After you download the file from www.bootdisk.com to your hard drive, you have to double click on it to extract it to the floppy disk. Did you just copy the file to the disk and try to boot from it?


----------



## CiCaDa (Sep 25, 2001)

no, i did extract it


----------



## ~Candy~ (Jan 27, 2001)

Download one from here, it's easier......get the WinImage windows 98 disk....

http://www.drd.dyndns.org/index2.html

just save it to your desktop, double click on it, you'll be prompted for a floppy disk, put a blank floppy disk in the floppy drive, and all necessary files will be transferred.....now boot the computer with this disk, choose cdrom support and see if that works.....

If the drive still isn't being recognized, you'll need to enter your bios setup to be sure it's showing up there.


----------



## CiCaDa (Sep 25, 2001)

i already know its not showing up in my bios...
and what the big difference between your link and his? i already downlaoaded the files from his...


----------



## ~Candy~ (Jan 27, 2001)

Well, excuse me for trying to help with your 18 days from the inception post.....just ignore my posting......


----------



## CiCaDa (Sep 25, 2001)

i didnt ignore you post.. i just asked if there way a differnce... maybe something special about the link you provided....
thans for trying tho


----------



## angel (Dec 2, 1998)

Because I never saw this clearly stated in any of your posts, are you getting the option when booting from the boot disk (one that works) to boot with cd-rom support or is it just going straight to a:\>? If you are getting the option, you choose it and then exactly what happens? Do you get an error or does it continue to boot of the disk and then plop you at a:>?
When you said you can't access your cd-rom drive, what exactly do you mean? Is there an error? Anything?

Sorry if this seems like backing up but just want to be sure exactly what you are seeing.

Also, just for kicks, be sure to try the disk from the site AcaCandy listed. Max19's link should have worked for you too but you just never know.


----------



## CiCaDa (Sep 25, 2001)

accually... im not getting that option..
i mean the computer isnt reconizing my cd rom...its as if its not there
and i did check out the other link...


----------



## angel (Dec 2, 1998)

Sorry, I'd missed that.
Is there anything else on the same IDE cable? Have you tried a different cable?


----------



## CiCaDa (Sep 25, 2001)

hey there a new idea i havent been told yet.. ill try it...

hey i gotta another quetsion.. is there a place i can download win 3.1?


----------



## Max19 (Jul 31, 2001)

You can't download Windows 3.1. It's a licensed operating system, and it's obsolete. If your CD-ROM doesn't work with a boot disk, it's not going to work in Windows 3.1.

If all the boot disks you tried failed to access the CD-ROM, then take your computer to a technician. Either you've connected it wrong or there's a hardware failure (cable, CD-ROM drive, IDE channel, motherboard, etc.)


----------



## CiCaDa (Sep 25, 2001)

i dindt think i could download 3.1.. it was just a thought

you said that i couldnt install 3.1.. but i can.. my disk drive works, the computer boots thats all i need to install 3.1.. i dont need a cd rom.if i can get a operating system in i dont accually need the cd rom... 

i was hoping i woudlnt have to bring it to a technician.. im gonna try to find the problem and if i cant i guess i have to bring it in


----------



## ~Candy~ (Jan 27, 2001)

Exercise tasks
a - Translate this sentence from the forum thread about the unrecognized CD-ROM drive into Spanish: "If your CD-ROM doesn't work with a boot disk, it's not going to work in Windows 3.1."
b - Write what comes next in the forum thread about the unrecognized CD-ROM drive, starting after its final line.
The records have nothing to do with what follows.

Dataset
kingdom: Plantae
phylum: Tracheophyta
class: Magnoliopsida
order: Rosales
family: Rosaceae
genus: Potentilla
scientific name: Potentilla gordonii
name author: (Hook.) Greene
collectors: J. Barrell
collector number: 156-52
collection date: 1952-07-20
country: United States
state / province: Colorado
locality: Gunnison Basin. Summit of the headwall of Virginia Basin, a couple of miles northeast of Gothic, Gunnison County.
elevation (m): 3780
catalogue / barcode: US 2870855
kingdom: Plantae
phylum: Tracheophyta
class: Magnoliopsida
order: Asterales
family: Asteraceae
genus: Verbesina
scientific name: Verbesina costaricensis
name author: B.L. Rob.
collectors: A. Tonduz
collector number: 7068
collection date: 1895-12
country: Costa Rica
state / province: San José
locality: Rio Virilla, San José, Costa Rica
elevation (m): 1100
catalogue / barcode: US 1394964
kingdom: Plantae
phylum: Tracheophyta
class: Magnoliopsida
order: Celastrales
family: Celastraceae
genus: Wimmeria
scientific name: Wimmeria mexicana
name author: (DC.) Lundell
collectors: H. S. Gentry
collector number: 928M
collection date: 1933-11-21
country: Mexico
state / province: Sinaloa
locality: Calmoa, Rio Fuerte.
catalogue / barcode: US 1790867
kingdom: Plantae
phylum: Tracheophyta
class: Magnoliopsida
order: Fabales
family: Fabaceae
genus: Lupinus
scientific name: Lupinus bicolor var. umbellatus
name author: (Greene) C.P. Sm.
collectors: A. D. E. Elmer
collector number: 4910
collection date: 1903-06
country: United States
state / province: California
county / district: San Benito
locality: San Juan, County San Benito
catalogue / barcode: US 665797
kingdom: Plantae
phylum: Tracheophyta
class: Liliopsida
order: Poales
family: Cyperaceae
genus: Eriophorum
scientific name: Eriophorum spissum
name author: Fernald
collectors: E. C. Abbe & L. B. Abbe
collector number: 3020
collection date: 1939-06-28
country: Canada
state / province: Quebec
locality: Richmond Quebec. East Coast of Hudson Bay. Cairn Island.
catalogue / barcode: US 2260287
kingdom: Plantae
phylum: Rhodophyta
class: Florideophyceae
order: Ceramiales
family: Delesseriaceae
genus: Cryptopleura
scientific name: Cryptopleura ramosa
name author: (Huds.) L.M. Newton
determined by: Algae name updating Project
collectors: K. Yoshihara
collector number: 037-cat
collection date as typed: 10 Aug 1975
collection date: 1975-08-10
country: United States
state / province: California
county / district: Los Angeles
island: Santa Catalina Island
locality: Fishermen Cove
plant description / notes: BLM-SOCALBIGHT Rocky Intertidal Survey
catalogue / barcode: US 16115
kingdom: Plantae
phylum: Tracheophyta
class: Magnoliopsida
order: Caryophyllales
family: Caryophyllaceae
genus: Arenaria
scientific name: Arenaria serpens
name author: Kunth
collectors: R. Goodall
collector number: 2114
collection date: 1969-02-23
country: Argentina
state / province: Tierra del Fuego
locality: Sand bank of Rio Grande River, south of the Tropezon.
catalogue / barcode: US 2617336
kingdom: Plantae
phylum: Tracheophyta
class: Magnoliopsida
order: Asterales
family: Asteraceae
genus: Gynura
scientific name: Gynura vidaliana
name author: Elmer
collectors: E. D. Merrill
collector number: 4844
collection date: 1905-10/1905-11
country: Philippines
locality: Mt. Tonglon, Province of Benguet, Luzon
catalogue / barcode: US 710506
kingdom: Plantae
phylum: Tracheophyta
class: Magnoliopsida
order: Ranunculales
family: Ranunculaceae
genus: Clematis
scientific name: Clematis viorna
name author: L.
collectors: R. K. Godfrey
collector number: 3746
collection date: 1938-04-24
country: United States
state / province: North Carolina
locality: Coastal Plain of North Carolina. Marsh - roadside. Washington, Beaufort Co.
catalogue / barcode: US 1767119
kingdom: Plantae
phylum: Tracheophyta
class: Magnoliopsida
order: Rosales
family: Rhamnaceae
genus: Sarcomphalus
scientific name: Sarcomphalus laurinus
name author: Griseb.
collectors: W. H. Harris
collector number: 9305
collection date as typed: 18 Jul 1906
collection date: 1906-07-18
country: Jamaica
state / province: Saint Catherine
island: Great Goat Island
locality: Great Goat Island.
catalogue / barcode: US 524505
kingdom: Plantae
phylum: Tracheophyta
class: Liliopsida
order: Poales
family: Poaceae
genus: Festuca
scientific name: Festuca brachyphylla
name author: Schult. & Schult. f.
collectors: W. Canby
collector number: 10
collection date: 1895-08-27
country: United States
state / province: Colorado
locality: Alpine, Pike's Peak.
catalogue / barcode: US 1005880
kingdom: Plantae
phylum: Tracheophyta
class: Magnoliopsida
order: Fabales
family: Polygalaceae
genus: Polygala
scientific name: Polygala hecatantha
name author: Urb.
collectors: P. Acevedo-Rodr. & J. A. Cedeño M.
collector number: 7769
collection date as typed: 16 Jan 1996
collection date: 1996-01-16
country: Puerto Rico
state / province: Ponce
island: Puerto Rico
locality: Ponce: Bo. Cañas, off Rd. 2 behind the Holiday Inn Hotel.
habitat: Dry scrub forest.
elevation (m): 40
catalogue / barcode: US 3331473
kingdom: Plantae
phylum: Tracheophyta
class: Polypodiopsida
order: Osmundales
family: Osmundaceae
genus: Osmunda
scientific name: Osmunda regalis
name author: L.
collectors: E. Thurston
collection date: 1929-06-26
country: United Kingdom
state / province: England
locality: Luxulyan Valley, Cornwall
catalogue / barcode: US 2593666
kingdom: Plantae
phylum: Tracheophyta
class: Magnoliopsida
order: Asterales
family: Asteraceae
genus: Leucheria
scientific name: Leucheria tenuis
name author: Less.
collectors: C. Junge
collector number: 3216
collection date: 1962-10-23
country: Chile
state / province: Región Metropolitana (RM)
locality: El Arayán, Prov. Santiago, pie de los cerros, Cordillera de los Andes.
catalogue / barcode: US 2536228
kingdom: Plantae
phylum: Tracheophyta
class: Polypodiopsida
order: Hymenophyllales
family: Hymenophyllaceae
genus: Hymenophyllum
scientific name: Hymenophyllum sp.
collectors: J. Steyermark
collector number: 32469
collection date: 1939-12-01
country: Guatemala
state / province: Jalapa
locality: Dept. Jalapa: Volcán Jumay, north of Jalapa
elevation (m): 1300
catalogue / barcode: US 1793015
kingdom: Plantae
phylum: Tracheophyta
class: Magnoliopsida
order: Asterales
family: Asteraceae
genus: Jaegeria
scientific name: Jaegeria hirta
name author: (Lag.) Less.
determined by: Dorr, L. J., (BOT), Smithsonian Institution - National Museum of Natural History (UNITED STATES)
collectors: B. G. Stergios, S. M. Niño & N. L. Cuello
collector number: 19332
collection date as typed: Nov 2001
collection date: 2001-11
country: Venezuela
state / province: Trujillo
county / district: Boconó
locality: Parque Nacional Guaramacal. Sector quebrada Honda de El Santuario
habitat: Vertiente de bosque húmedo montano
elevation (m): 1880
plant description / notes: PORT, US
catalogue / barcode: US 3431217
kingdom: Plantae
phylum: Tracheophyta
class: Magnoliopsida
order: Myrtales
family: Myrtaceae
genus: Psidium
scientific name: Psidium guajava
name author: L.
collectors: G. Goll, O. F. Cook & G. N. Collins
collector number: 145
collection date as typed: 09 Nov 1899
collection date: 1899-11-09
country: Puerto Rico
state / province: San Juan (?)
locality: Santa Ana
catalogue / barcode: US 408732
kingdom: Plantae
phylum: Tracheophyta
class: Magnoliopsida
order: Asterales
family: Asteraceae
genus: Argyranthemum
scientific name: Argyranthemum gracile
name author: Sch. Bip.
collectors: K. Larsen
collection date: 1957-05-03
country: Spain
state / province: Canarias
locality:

Exercise answers
a - Si tu CD-ROM no funciona con un disco de arranque, no va a funcionar en Windows 3.1.

b -
If I may offer one more suggestion....do you know how to access the bios of the computer? When you are restarting, there's a key to hit.....many computers require the DEL/delete key, Compaqs want F 10, some others want F 1 or F 2.....and there are some other variables as well.......

Once you are there......you need to see if the cdrom is being recognized there......

Sorry, if you've already tried this....but reading back thru, I didn't catch that you had addressed this yet.......

and just an added thought, if you have the correct bootable floppy disk, you will still get the menu to choose cdrom support.....with or without the cdrom being operational.....if you choose cdrom support, it will just tell you it can't find the cdrom rom.....the choice will still be there........


----------



## CiCaDa (Sep 25, 2001)

ya, i already check the bios.. 
good idea tho


----------



## Max19 (Jul 31, 2001)

Please read my posts before responding to them. I did not post that you couldn't install Windows 3.1. 

If your CD-ROM drive doesn't work with a boot disk, then the CD-ROM drive will not work with Windows 3.1 installed.

Why would you install Windows 3.1? What do you plan to use your computer for at that point? I doubt you'll get all your hardware to work, and you probably won't even be able to get to the internet or run any of your software.

You've been trying to find the problem for two weeks. A tech could have everything straightened out in a day or two.


----------



## CiCaDa (Sep 25, 2001)

i realized after i typed it that i had made that mistake im sorry.
after i can get it wokring i want to take my file of the other dirves and mayeb network it. i knwo i can netwrok it with win 3.1

and i know im been tryign a while now, but honestly i havent been trying very hard.

you guys seemed to be getting anoyed now, so thank you for the help you tryed to provide, i greatly apreciate it.


----------



## ~Candy~ (Jan 27, 2001)

Just wanted to be sure you saw I added to my last post.....

Also, you didn't say what you found in the bios?? IDE information?


----------



## Max19 (Jul 31, 2001)

Have you ever tried to network computers running Windows 3.1? It's very difficult. There's no Network Neighborhood or networking properties built into it. That's way too much of a headache just because you can't get your CD-ROM to work, and you're just setting yourself up for more headaches. How will you install software? Just get the computer fixed.


----------



## CiCaDa (Sep 25, 2001)

yes i have run networks from win 3.1.. network is somethign i knwo alot about.. i have my CCNA certification...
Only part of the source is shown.